When CHFA celebrated its 35th anniversary in 1984, several major events were occurring on the political scene. The Charter of Rights and Freedom and francophone homogeneous schooling were major topics of conversation. In April 1987, Léo Piquette asked a question in French in Alberta’s Legislative Assembly and the Piquette Affair was launched. In February 1988, the Supreme Court of Canada presented its decision in the Mercure case. The North-West Territories Act having been declared still in effect, the Court ruled that Alberta was obliged to publish its laws in the French language. During that same period the constitutional debate was launched in full force. And all of these events were included in CHFA’s daily programming.

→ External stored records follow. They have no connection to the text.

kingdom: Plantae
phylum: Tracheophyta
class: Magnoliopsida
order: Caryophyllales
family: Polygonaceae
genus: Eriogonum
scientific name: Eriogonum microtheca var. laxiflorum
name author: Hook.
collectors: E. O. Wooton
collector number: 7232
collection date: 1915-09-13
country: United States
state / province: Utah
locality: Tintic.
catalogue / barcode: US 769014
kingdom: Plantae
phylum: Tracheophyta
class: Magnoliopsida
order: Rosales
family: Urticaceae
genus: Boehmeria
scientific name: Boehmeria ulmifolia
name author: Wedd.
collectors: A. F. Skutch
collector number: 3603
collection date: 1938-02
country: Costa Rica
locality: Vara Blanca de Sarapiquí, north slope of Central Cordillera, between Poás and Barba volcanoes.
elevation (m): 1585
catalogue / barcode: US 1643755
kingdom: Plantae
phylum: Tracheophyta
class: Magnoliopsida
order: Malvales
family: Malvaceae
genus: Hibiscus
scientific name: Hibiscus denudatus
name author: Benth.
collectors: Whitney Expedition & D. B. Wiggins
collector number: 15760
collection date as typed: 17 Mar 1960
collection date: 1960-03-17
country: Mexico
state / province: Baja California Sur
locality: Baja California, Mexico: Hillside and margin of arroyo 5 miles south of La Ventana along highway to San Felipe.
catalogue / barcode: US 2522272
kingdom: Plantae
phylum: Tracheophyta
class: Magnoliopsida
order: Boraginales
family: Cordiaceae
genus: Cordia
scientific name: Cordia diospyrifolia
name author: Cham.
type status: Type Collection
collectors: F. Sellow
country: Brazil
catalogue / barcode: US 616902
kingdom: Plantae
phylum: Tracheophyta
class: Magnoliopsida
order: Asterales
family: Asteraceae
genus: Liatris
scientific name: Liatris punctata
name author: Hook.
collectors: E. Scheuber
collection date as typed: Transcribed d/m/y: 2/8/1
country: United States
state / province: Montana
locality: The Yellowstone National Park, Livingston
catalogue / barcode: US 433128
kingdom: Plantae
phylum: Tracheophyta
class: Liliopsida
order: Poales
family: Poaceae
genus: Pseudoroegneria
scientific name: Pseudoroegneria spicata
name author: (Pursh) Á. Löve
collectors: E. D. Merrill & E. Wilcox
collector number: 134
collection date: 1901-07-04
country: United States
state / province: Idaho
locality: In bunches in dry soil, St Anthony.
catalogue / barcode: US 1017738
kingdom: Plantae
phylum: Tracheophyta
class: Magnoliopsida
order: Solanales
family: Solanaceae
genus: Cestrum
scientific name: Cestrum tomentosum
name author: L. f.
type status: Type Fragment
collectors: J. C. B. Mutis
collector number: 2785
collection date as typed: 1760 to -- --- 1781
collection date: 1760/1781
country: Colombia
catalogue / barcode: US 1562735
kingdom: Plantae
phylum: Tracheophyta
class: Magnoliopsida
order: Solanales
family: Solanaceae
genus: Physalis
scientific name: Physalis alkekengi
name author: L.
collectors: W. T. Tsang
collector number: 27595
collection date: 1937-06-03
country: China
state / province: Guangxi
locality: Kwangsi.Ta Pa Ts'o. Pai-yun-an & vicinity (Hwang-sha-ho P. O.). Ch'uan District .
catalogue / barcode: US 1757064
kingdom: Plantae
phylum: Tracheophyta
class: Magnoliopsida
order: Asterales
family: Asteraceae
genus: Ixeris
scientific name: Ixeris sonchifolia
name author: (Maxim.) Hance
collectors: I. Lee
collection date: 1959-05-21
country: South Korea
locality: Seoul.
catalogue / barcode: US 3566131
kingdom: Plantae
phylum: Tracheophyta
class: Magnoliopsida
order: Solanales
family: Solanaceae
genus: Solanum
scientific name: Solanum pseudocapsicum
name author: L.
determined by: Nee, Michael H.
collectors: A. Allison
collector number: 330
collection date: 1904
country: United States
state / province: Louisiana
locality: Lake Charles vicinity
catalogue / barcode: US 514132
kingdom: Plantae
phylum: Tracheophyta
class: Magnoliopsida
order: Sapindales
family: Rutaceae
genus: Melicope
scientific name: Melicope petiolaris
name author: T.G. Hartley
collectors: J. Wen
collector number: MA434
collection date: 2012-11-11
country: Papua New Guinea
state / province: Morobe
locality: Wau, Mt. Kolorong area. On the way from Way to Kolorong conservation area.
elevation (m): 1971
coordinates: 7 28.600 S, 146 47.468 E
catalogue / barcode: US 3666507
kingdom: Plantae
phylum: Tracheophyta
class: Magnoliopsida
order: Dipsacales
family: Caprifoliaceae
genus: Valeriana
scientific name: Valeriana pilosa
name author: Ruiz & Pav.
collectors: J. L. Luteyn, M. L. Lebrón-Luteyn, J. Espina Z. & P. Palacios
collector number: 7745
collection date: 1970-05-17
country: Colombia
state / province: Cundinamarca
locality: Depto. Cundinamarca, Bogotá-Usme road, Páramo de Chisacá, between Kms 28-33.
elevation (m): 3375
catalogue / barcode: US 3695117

Looking for ways to include more young Franco-Albertans in a greated number of CHFA’s activities, Denis Collette challenged Francophonie Jeunesse de l’Alberta (FJA) to find a project that would interest both the youth and the radio station. Prochaine Vague a new show organized for and by young Francophones seemed to be the ideal solution. At the time, it was the only show of its kind in Radio-Canada’s entire network.

CHFA also organized many successful broadcasts of a historical nature during that period. In 1988, the station produced a documentary series on the history of the Oblate Fathers in Alberta. CHFA also launched the series called Les Albertains which produced some 400 broadcasts over a five-year period. In 1989, Guy Lacombe, a Franco-Albertan historian, prepared a weekly broadcast on the history of francophones in Alberta.

But the most successful year was undoubtedly 1989, the year that marked CHFA’s 40th anniversary. In order to include the regional communities in the festivities, CHFA organized a recital in Bonnyville featuring soprano Lorraine Fontaine-O’Connell, pianiste Gisèle Rouleau and composer and jazz musician Paul Lamoureux.

The first Gala albertain de la chanson was held that same year. It is probably CHFA’s longest lasting project. The Gala whose main objective is the discovery of new talent is still producing the same kind of enthusiasm throughout the province every year since 1989. In 1990, CHFA and the ACFA organized the first Gala interprovincial de la chanson. It is now known as Chant-Ouest.

The highlight of 1989, however, was Alexis Constant’s oratorio entitled Les deux âmes performed by the Edmonton Symphony Orchestra and the Richard Eaton Singers under the direction of Uri Mayer. Three francophone singers from the West held the main roles. More than 2000 people attended the performance which was broadcasted live on the Radio-Canada network.

In the life of all institutions there are moments and events that seem to stand out more than others. For CHFA, the 1982 to 1990 period will be particularly remembered for its many successes and for its celebration of the French community, its artists and its history.